> _About this exercise_
Begin at the line below that has "(778, 523) none" and stop after the line that has "[792,535,827,548] epoch ->". Please restate only those lines, word for word.

> _Study material_

____________________

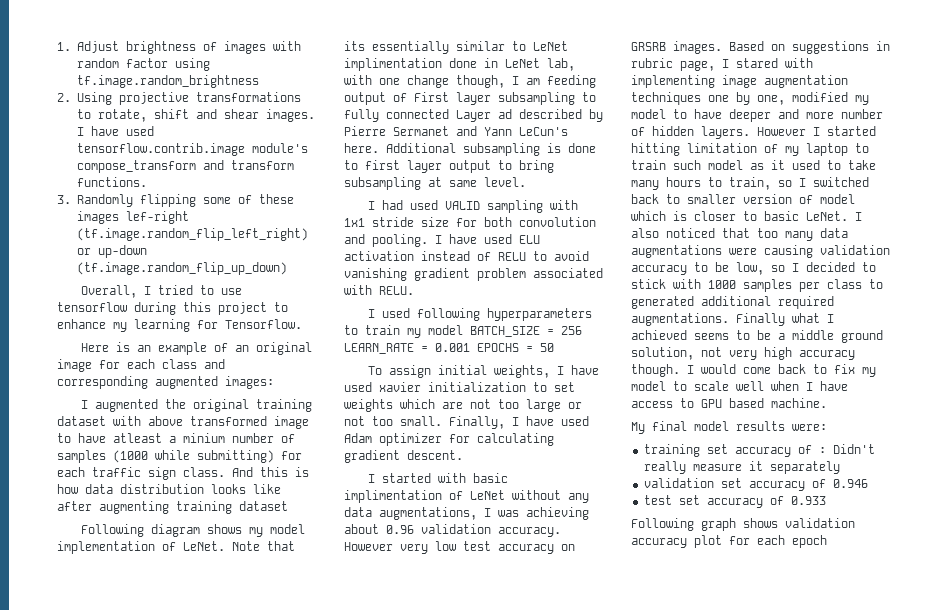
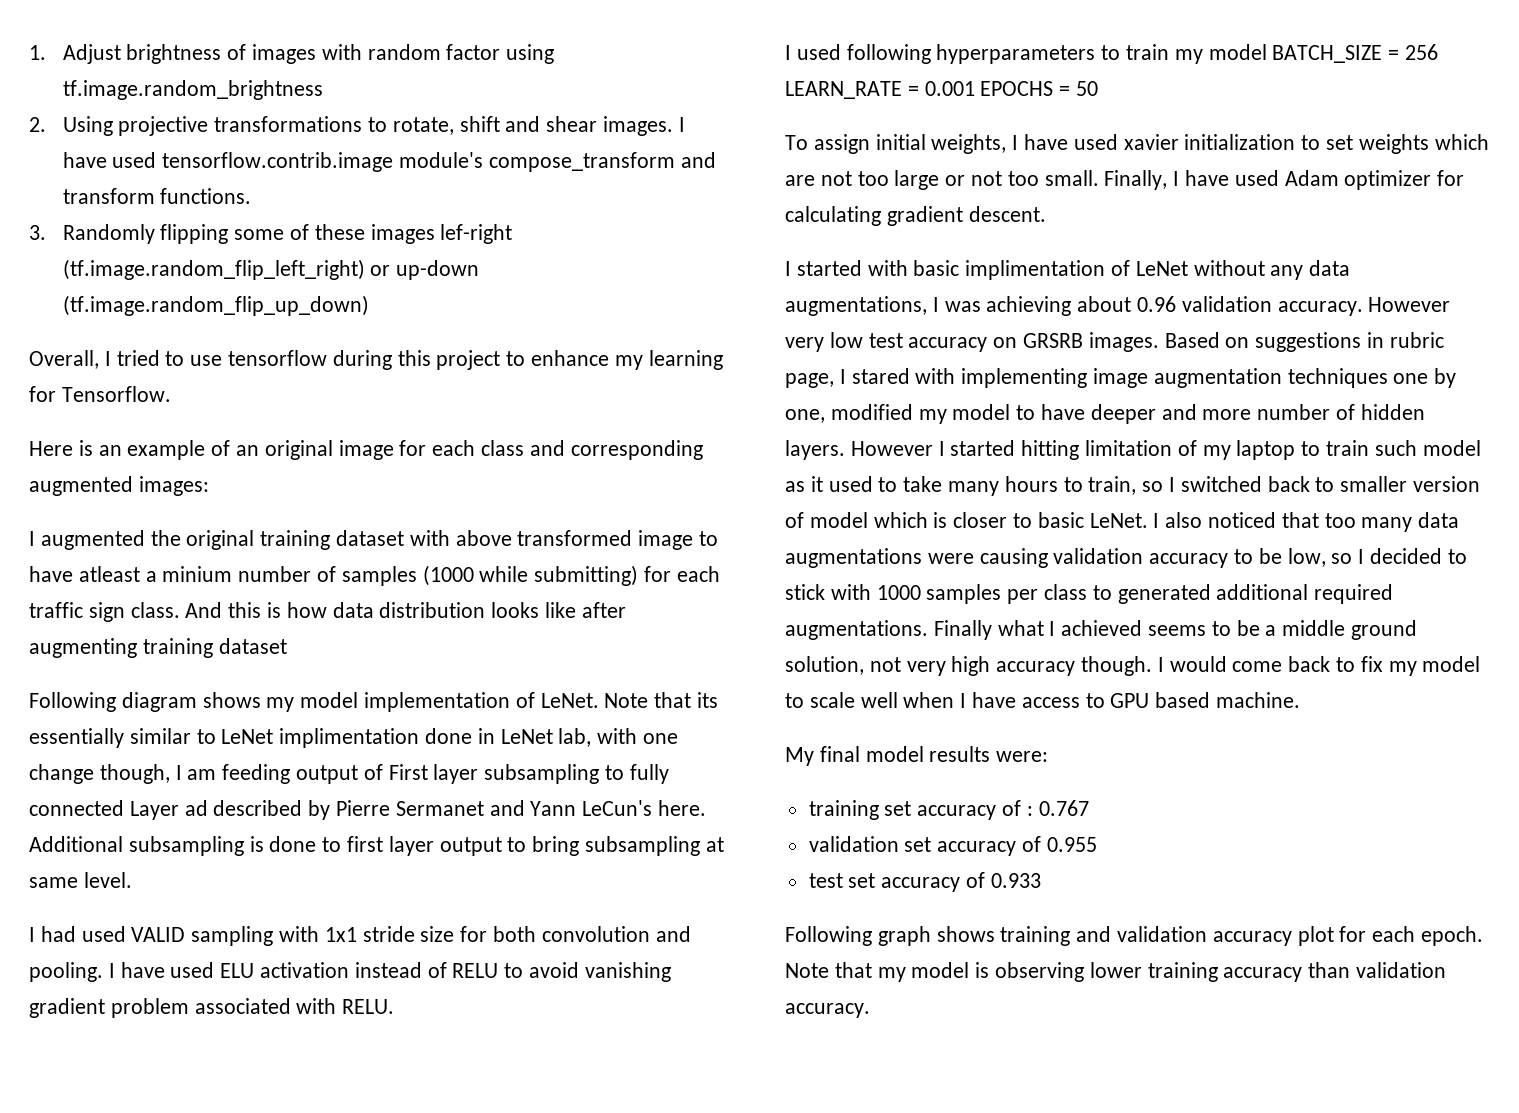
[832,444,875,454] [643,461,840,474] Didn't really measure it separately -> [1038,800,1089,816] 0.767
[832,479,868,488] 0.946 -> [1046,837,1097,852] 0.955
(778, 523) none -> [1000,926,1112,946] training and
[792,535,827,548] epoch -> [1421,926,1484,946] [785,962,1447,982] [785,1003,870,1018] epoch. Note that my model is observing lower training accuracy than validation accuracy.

____________________

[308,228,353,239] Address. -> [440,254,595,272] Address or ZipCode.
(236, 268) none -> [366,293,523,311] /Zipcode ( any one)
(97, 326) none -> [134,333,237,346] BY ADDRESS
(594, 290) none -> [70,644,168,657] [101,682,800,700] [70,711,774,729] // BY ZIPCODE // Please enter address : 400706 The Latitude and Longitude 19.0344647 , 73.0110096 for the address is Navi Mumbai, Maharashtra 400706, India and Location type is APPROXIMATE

____________________

> _Your solution_
(778, 523) none -> [1000,926,1112,946] training and
[792,535,827,548] epoch -> [1421,926,1484,946] [785,962,1447,982] [785,1003,870,1018] epoch. Note that my model is observing lower training accuracy than validation accuracy.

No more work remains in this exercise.